« Faire un film, c’est inventer une musique d’images, de sons, de rythmes; c’est composer des valeurs visuelles, sans aucune équivalence dans un autre art. »
Marcel l’Herbier (1931)
Du 19 mai au 15 juin 2021, la Fondation Jérôme Seydoux-Pathé rend hommage au génie de Marcel L’Herbier. Érudit avec un goût prononcé pour la littérature, « ce théoricien, esthète et ouvrier du Septième art », comme s’y réfère Jean Dréville, est saisi par la fièvre du cinéma alors qu’il assiste à une projection de Forfaiture (1915) de Cecil B. DeMille. En 1916, il se confronte directement à la matérialité de la pellicule lorsqu’il rejoint la Section Cinématographique de l’Armée où il est en charge de la réalisation d’actualités.

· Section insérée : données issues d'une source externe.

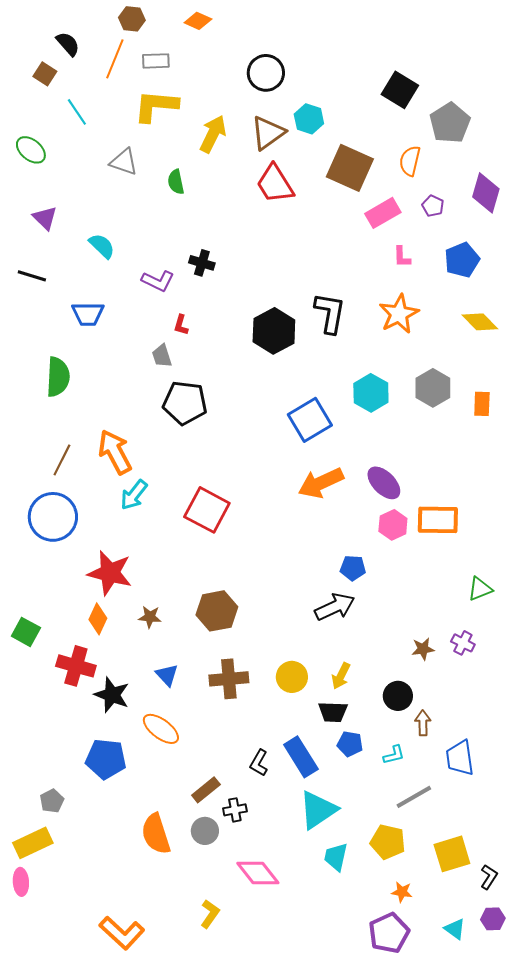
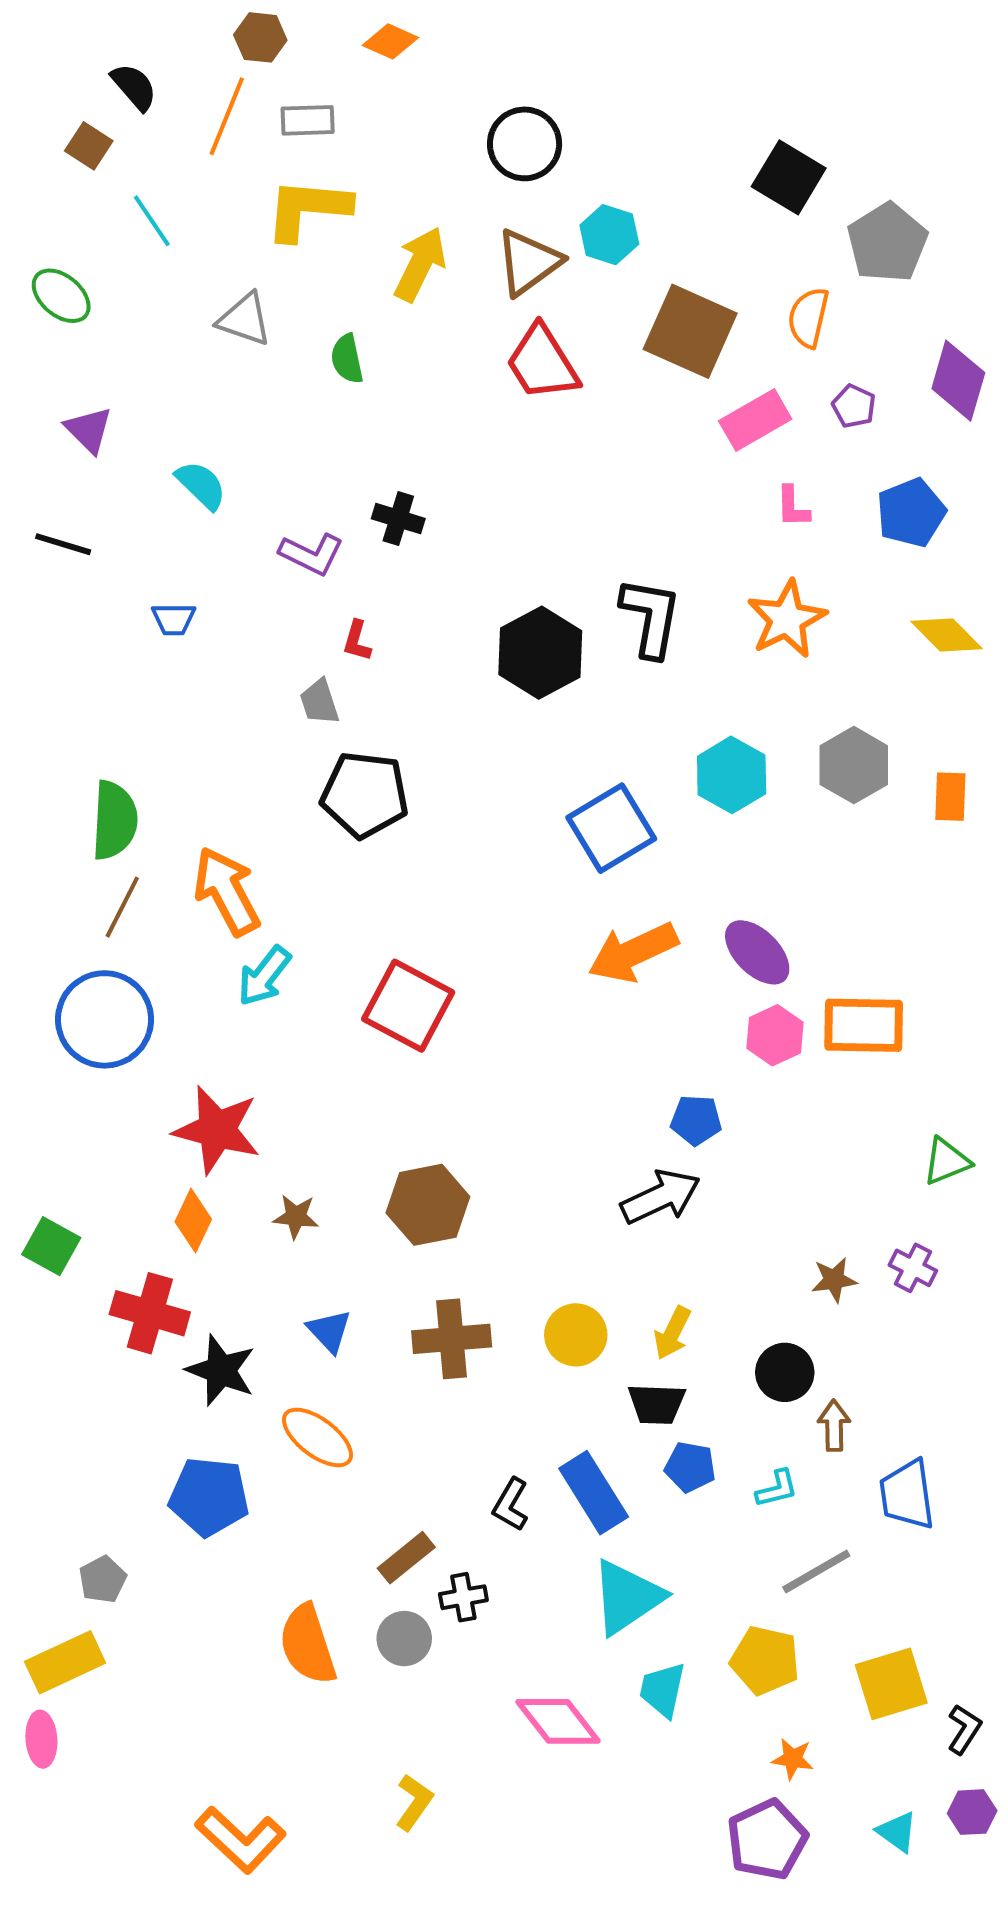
blue trapezoid: (88, 314) -> (174, 619), size x0.7
green semicircle: (58, 377) -> (114, 820), moved
pink diamond: (258, 873) -> (558, 1721), moved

Revenu à Paris, L’Herbier se rattache à la première avant-garde cinématographique aux côtés de Louis Delluc, Germaine Dulac, Abel Gance, René Clair et Jean Epstein partageant ce désir d’expérimenter un nouveau langage plastique, poétique et symbolique.
Repéré par Léon Gaumont, il intègre sa société pour laquelle il tourne plusieurs longs métrages. En 1919, Marcel L’Herbier entreprend la réalisation de Rose-France, un premier essai poétique aux valeurs patriotiques. Avec L’Homme du Large, il développe sa grammaire visuelle en proposant un montage et des cadrages inédits. Mais l’entente se détériore entre le producteur et le cinéaste, lequel revendique une approche artistique du cinéma et milite pour la reconnaissance du statut d’auteur. En 1921, El Dorado, tourné in situ à l’Alhambra de Grenade, cristallise leurs désaccords. Marcel L’Herbier souhaite reproduire visuellement le mal-être de son héroïne et le traduit par un jeu d’images floues, ce qui est perçu comme une défaillance technique par le producteur.
L’année suivante, Marcel L’Herbier crée sa propre société de production, Cinégraphic, afin de choisir les projets qui le passionnent tel que l’essai expérimental de son ami et collaborateur Claude Autant-Lara (Faits-divers, 1923).
Pour son premier film autoproduit, il s’intéresse à l’œuvre de Léon Tolstoï intitulée Résurrection qui n’aboutira jamais en raison de sa santé. En 1924, Marcel L’Herbier s’entoure de membres de l’avant-garde artistique tel que le peintre Fernand Léger, le décorateur Alberto Cavalcanti, l’architecte Robert Mallet-Stevens ou encore le couturier Paul Poiret pour la confection d’une « histoire féérique » mêlant arts décoratifs et futurisme : L’Inhumaine. En 1926, il collabore avec la société de production Albatros pour la transposition de l’œuvre Feu Mathias Pascal de Luigi Pirandello à l’écran. Afin de réaliser cette épopée, le personnage principal est interprété par le charismatique Ivan Mosjoukine et les lieux de prises de vues sont variés.
Pour son avant-dernier film muet, il transpose L’Argent d’Émile Zola (1891) dans la finance du Paris contemporain en s’installant dans le palais Brongniart. Il y élabore tout un répertoire de méthodes de prises de vue et propose des innovations techniques pour s’adapter à l’intérieur du bâtiment. Le quotidien de ce tournage et l’ensemble de ces inventions sont évoquées dans le moyen métrage de Jean Dréville, présent sur le plateau (Autour de L’Argent, 1928).
À l’avènement du cinéma sonore, Marcel L’Herbier poursuit sa carrière en s’inspirant d’ouvrages littéraires tel que Le Bonheur (1934) d’Henri Bernstein avec Gaby Morlay et Charles Boyer. Trois ans plus tard, il orchestre un remake de l’œuvre à l’origine de son exaltation cinématographique, Forfaiture, avec Sessue Hayakawa reprenant son propre rôle.
Également au programme : Le Bercail (1919), Le Carnaval des vérités (1920), Le Vertige (1927), Le Diable au cœur (1928), Nuits de Prince (1929) ainsi que des courts métrages dont sa conférence « Le Cinématographe et l’Espace ».
Toutes les séances sont accompagnées par les pianistes issus de la classe d'improvisation de Jean-François Zygel (CNSMDP).